Case Western Reserve University School of Law, in partnership with Tucker Ellis LLP, organized a half-day workshop for Cleveland area law firms and law schools to exchange best practices for teaching law students about the use of generative Al in the practice of law and how law firms can best use generative Al while avoiding its pitfalls. The workshop was held on Sept. 23 at the conference room in the Tucker Ellis Law Firm. Thirty-nine professors, managing partners and other attorneys attended from several law firms.
Participating CWRU law professors included Jaime Bouvier, David Carney, Eric Chaffee, Jennifer Cupar, Elizabeth Rosenblatt, Matthew Salerno and co-dean Michael Scharf. Professors Christa Laser, Brian Ray and Debbie Hoffman from Cleveland State College of Law also lent their considerable expertise to the discussion.
During the workshop sessions, the presenters demonstrated searches on ChatGPT, Bing, Bard, Claud and Perplexity AI programs, and led discussions on "prompt engineering," “client confidentiality,” “copyright issues“ and “recognizing and avoiding AI’s pitfalls.”
The CWRU experts demonstrated generative AI’s usefulness in drafting letters, pleadings, interrogatories, answers and searching depositions for key information. They also demonstrated generative AI’s tendency to make up citations in memos and briefs and its inability to recognize right from wrong. In a final session, the presenters previewed what is coming down the pike, and discussed the likelihood that the new generation of generative AI (including the Lexis AI platform to be released in January), while steadily improving, will still be prone to hallucination.

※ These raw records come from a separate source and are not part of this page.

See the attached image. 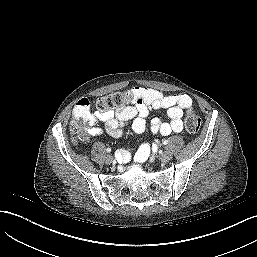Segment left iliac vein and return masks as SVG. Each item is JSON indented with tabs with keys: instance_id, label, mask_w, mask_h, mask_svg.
I'll use <instances>...</instances> for the list:
<instances>
[{
	"instance_id": "4c4485c4",
	"label": "left iliac vein",
	"mask_w": 257,
	"mask_h": 257,
	"mask_svg": "<svg viewBox=\"0 0 257 257\" xmlns=\"http://www.w3.org/2000/svg\"><path fill=\"white\" fill-rule=\"evenodd\" d=\"M159 158L163 162H168L172 158V153L169 150H166L159 155Z\"/></svg>"
}]
</instances>
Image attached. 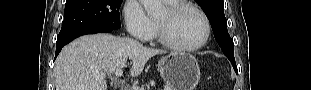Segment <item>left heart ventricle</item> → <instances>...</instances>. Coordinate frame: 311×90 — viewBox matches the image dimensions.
Segmentation results:
<instances>
[{"instance_id": "b2bd125f", "label": "left heart ventricle", "mask_w": 311, "mask_h": 90, "mask_svg": "<svg viewBox=\"0 0 311 90\" xmlns=\"http://www.w3.org/2000/svg\"><path fill=\"white\" fill-rule=\"evenodd\" d=\"M157 19L165 23L171 40L182 46L198 43L205 33L203 20L192 9H183L172 17L164 10Z\"/></svg>"}]
</instances>
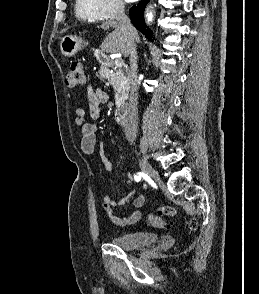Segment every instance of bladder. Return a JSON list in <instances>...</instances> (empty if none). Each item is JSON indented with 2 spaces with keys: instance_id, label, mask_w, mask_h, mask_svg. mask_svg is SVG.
Segmentation results:
<instances>
[{
  "instance_id": "obj_1",
  "label": "bladder",
  "mask_w": 259,
  "mask_h": 294,
  "mask_svg": "<svg viewBox=\"0 0 259 294\" xmlns=\"http://www.w3.org/2000/svg\"><path fill=\"white\" fill-rule=\"evenodd\" d=\"M158 235L153 232H129L111 239V243L121 249L134 250L154 244Z\"/></svg>"
}]
</instances>
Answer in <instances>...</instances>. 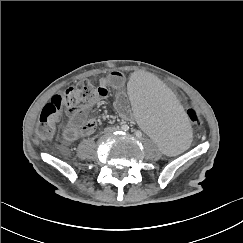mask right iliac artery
<instances>
[{"instance_id": "right-iliac-artery-1", "label": "right iliac artery", "mask_w": 243, "mask_h": 243, "mask_svg": "<svg viewBox=\"0 0 243 243\" xmlns=\"http://www.w3.org/2000/svg\"><path fill=\"white\" fill-rule=\"evenodd\" d=\"M121 129L123 131H128L129 130V126L124 124V125L121 126Z\"/></svg>"}]
</instances>
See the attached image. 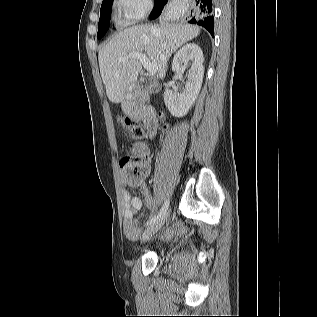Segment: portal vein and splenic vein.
I'll list each match as a JSON object with an SVG mask.
<instances>
[{
    "mask_svg": "<svg viewBox=\"0 0 317 317\" xmlns=\"http://www.w3.org/2000/svg\"><path fill=\"white\" fill-rule=\"evenodd\" d=\"M128 59H137L143 65L144 68L148 71L149 75H154L157 72V64L151 62L147 56L141 52H130L128 55L119 58L120 61H125Z\"/></svg>",
    "mask_w": 317,
    "mask_h": 317,
    "instance_id": "1",
    "label": "portal vein and splenic vein"
}]
</instances>
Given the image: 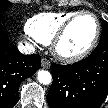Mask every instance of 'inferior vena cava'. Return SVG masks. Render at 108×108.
<instances>
[{
  "instance_id": "inferior-vena-cava-1",
  "label": "inferior vena cava",
  "mask_w": 108,
  "mask_h": 108,
  "mask_svg": "<svg viewBox=\"0 0 108 108\" xmlns=\"http://www.w3.org/2000/svg\"><path fill=\"white\" fill-rule=\"evenodd\" d=\"M18 50L22 54L29 55V54H32V53L35 52V47L28 42H25L24 44H23V42H20L19 45H18Z\"/></svg>"
}]
</instances>
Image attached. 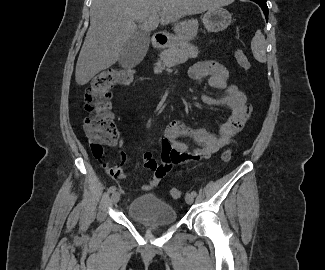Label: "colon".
Instances as JSON below:
<instances>
[{
    "mask_svg": "<svg viewBox=\"0 0 325 270\" xmlns=\"http://www.w3.org/2000/svg\"><path fill=\"white\" fill-rule=\"evenodd\" d=\"M234 56L243 69H250V62L242 50H236ZM132 81V71L111 68L96 75L85 91V109L90 115L85 119L84 129L90 149L96 158H101L103 146L112 144L117 137L113 114L110 111L111 89L115 85L128 86ZM231 158L232 150L227 149L222 153L221 161L226 163ZM170 196L179 199L181 191L178 188H171Z\"/></svg>",
    "mask_w": 325,
    "mask_h": 270,
    "instance_id": "colon-1",
    "label": "colon"
}]
</instances>
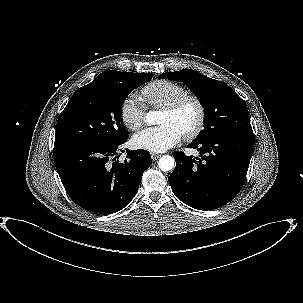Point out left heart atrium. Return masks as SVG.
Instances as JSON below:
<instances>
[{
	"mask_svg": "<svg viewBox=\"0 0 303 303\" xmlns=\"http://www.w3.org/2000/svg\"><path fill=\"white\" fill-rule=\"evenodd\" d=\"M181 138L182 133L174 125L165 123L138 132L132 141L139 149L164 152L179 143Z\"/></svg>",
	"mask_w": 303,
	"mask_h": 303,
	"instance_id": "obj_1",
	"label": "left heart atrium"
}]
</instances>
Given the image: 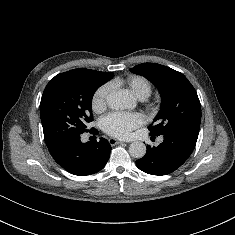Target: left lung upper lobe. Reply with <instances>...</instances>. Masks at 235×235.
Listing matches in <instances>:
<instances>
[{"mask_svg": "<svg viewBox=\"0 0 235 235\" xmlns=\"http://www.w3.org/2000/svg\"><path fill=\"white\" fill-rule=\"evenodd\" d=\"M130 71L152 82L162 97L160 111L154 124L149 126L151 135L173 131L199 133L200 101L194 87L182 73L156 63H142Z\"/></svg>", "mask_w": 235, "mask_h": 235, "instance_id": "5c2ea615", "label": "left lung upper lobe"}]
</instances>
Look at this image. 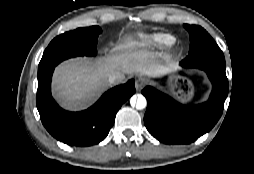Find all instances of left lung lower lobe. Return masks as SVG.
<instances>
[{
  "instance_id": "left-lung-lower-lobe-1",
  "label": "left lung lower lobe",
  "mask_w": 254,
  "mask_h": 174,
  "mask_svg": "<svg viewBox=\"0 0 254 174\" xmlns=\"http://www.w3.org/2000/svg\"><path fill=\"white\" fill-rule=\"evenodd\" d=\"M180 65L205 71L213 89L207 102L195 106L182 105L151 86L142 90L147 98L145 126L152 136L165 144H189L209 132L222 115L228 95L225 64L181 61Z\"/></svg>"
}]
</instances>
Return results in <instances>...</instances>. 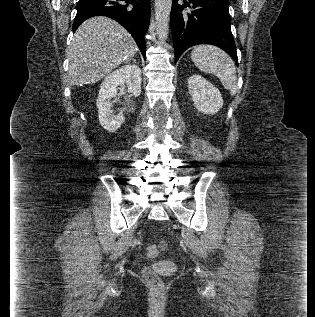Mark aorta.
Returning a JSON list of instances; mask_svg holds the SVG:
<instances>
[{
  "label": "aorta",
  "mask_w": 315,
  "mask_h": 317,
  "mask_svg": "<svg viewBox=\"0 0 315 317\" xmlns=\"http://www.w3.org/2000/svg\"><path fill=\"white\" fill-rule=\"evenodd\" d=\"M172 0H155L156 32L161 41L168 37Z\"/></svg>",
  "instance_id": "aorta-1"
}]
</instances>
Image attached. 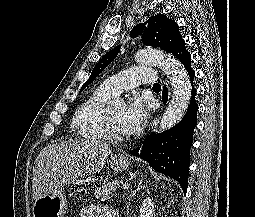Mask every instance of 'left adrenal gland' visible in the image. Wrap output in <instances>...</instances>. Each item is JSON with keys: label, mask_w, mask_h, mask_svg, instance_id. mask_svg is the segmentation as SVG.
Instances as JSON below:
<instances>
[{"label": "left adrenal gland", "mask_w": 255, "mask_h": 217, "mask_svg": "<svg viewBox=\"0 0 255 217\" xmlns=\"http://www.w3.org/2000/svg\"><path fill=\"white\" fill-rule=\"evenodd\" d=\"M143 188L142 186V182L140 181L136 187L135 190L132 191V193L130 194L129 196V201H128V204H127V214H129V205H130V201H131V198H133V196H135V194L141 190Z\"/></svg>", "instance_id": "left-adrenal-gland-1"}]
</instances>
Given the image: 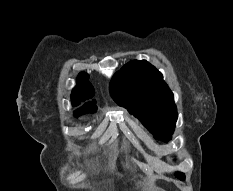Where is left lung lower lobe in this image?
<instances>
[{"label": "left lung lower lobe", "mask_w": 233, "mask_h": 191, "mask_svg": "<svg viewBox=\"0 0 233 191\" xmlns=\"http://www.w3.org/2000/svg\"><path fill=\"white\" fill-rule=\"evenodd\" d=\"M184 178H185V177H182V178H179V179H182V180H184Z\"/></svg>", "instance_id": "0a47b994"}]
</instances>
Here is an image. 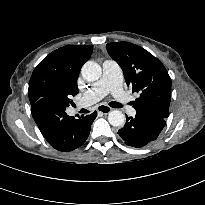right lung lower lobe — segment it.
<instances>
[{
  "instance_id": "obj_1",
  "label": "right lung lower lobe",
  "mask_w": 205,
  "mask_h": 205,
  "mask_svg": "<svg viewBox=\"0 0 205 205\" xmlns=\"http://www.w3.org/2000/svg\"><path fill=\"white\" fill-rule=\"evenodd\" d=\"M66 106L57 96H46L31 105L32 116L42 135L55 149L63 152L80 147L87 139L95 111L80 119L68 116Z\"/></svg>"
}]
</instances>
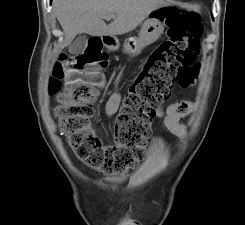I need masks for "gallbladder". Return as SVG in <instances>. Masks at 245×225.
Returning a JSON list of instances; mask_svg holds the SVG:
<instances>
[{"mask_svg":"<svg viewBox=\"0 0 245 225\" xmlns=\"http://www.w3.org/2000/svg\"><path fill=\"white\" fill-rule=\"evenodd\" d=\"M88 45L87 36H78L70 45L69 52L73 55H80Z\"/></svg>","mask_w":245,"mask_h":225,"instance_id":"1","label":"gallbladder"}]
</instances>
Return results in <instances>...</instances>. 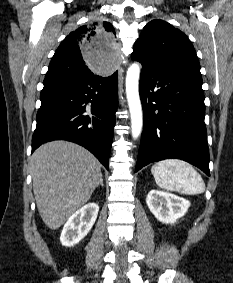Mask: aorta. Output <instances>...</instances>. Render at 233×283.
<instances>
[{
	"instance_id": "obj_1",
	"label": "aorta",
	"mask_w": 233,
	"mask_h": 283,
	"mask_svg": "<svg viewBox=\"0 0 233 283\" xmlns=\"http://www.w3.org/2000/svg\"><path fill=\"white\" fill-rule=\"evenodd\" d=\"M139 78L140 67L134 63L128 68L126 75V97L131 116V134L134 139L140 136L143 128V113L138 88Z\"/></svg>"
}]
</instances>
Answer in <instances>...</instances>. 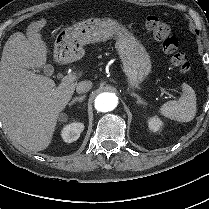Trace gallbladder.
I'll list each match as a JSON object with an SVG mask.
<instances>
[{
    "instance_id": "1",
    "label": "gallbladder",
    "mask_w": 209,
    "mask_h": 209,
    "mask_svg": "<svg viewBox=\"0 0 209 209\" xmlns=\"http://www.w3.org/2000/svg\"><path fill=\"white\" fill-rule=\"evenodd\" d=\"M29 69H31L33 72H40V70H43V72L49 76H51L53 72V67H51L50 65H45L42 68L35 67V68H29Z\"/></svg>"
}]
</instances>
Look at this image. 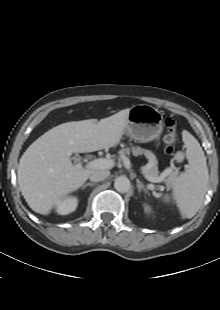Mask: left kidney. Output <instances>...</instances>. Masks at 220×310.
I'll return each mask as SVG.
<instances>
[{"mask_svg": "<svg viewBox=\"0 0 220 310\" xmlns=\"http://www.w3.org/2000/svg\"><path fill=\"white\" fill-rule=\"evenodd\" d=\"M145 211H149V207L148 206H145Z\"/></svg>", "mask_w": 220, "mask_h": 310, "instance_id": "obj_1", "label": "left kidney"}]
</instances>
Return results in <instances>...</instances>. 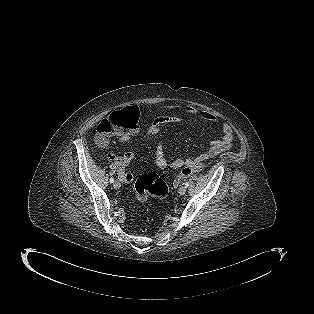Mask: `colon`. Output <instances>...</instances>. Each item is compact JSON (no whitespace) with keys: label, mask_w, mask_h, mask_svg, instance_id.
Listing matches in <instances>:
<instances>
[{"label":"colon","mask_w":314,"mask_h":314,"mask_svg":"<svg viewBox=\"0 0 314 314\" xmlns=\"http://www.w3.org/2000/svg\"><path fill=\"white\" fill-rule=\"evenodd\" d=\"M139 111L135 106H128L113 112L108 118L104 119L97 128V139L105 141L113 133H130L138 128ZM204 161L186 166L176 176L175 182L179 183L193 173L201 170ZM168 194L167 184L153 172L141 173L135 182V196L137 201H145L149 197L164 199Z\"/></svg>","instance_id":"5ec220e1"}]
</instances>
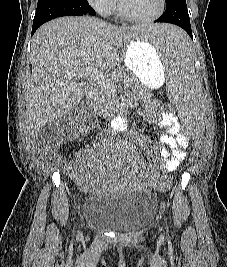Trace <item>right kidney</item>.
Returning <instances> with one entry per match:
<instances>
[{
  "mask_svg": "<svg viewBox=\"0 0 227 267\" xmlns=\"http://www.w3.org/2000/svg\"><path fill=\"white\" fill-rule=\"evenodd\" d=\"M79 132H80L83 136H86V135L88 134L89 130H87V129L81 127V128L79 129Z\"/></svg>",
  "mask_w": 227,
  "mask_h": 267,
  "instance_id": "obj_1",
  "label": "right kidney"
}]
</instances>
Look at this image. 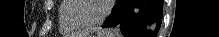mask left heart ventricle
<instances>
[{
	"label": "left heart ventricle",
	"instance_id": "1",
	"mask_svg": "<svg viewBox=\"0 0 219 37\" xmlns=\"http://www.w3.org/2000/svg\"><path fill=\"white\" fill-rule=\"evenodd\" d=\"M78 7L73 14L77 21H92L97 19L104 10L103 0H76Z\"/></svg>",
	"mask_w": 219,
	"mask_h": 37
}]
</instances>
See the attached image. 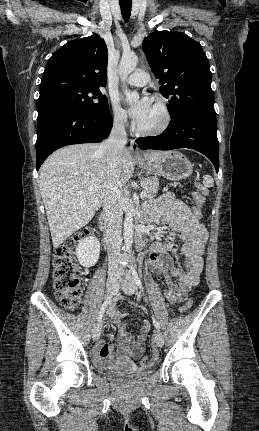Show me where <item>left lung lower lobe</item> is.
<instances>
[{"mask_svg": "<svg viewBox=\"0 0 259 431\" xmlns=\"http://www.w3.org/2000/svg\"><path fill=\"white\" fill-rule=\"evenodd\" d=\"M137 141L141 149H194L208 157L218 173L216 114L199 110L184 111L171 117L167 129L161 135L139 138Z\"/></svg>", "mask_w": 259, "mask_h": 431, "instance_id": "left-lung-lower-lobe-1", "label": "left lung lower lobe"}]
</instances>
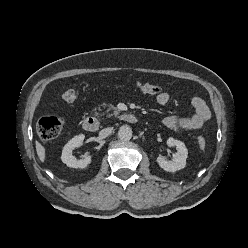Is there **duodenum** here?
<instances>
[{"label": "duodenum", "mask_w": 248, "mask_h": 248, "mask_svg": "<svg viewBox=\"0 0 248 248\" xmlns=\"http://www.w3.org/2000/svg\"><path fill=\"white\" fill-rule=\"evenodd\" d=\"M117 120L134 124L138 121V117L131 113H121L117 116ZM100 126L101 120L96 116H89L82 123V128L86 132H95L100 128Z\"/></svg>", "instance_id": "410a0bca"}]
</instances>
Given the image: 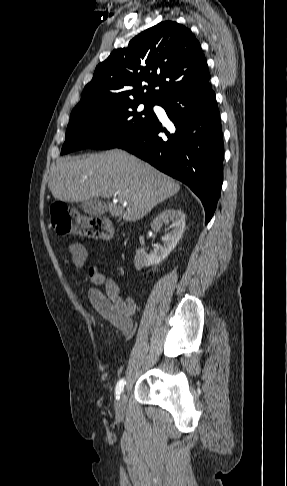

A survey undertaken during the workshop revealed that most of the law firm participants had used generative AI for personal and professional projects, though at least one law firm was currently prohibiting its attorneys from using it for work.
The participating lawyers praised the quality of the presentations and discussion and agreed that it was an incredibly useful workshop. Several opined that a follow up in the spring would be worthwhile. In closing remarks, CWRU Dean Michael Scharf said, “Today’s discussion has demonstrated that the question is not whether law firms and law schools should ban generative AI, but how can they best utilize it as a tool while avoiding the hazards inherent in the technology?”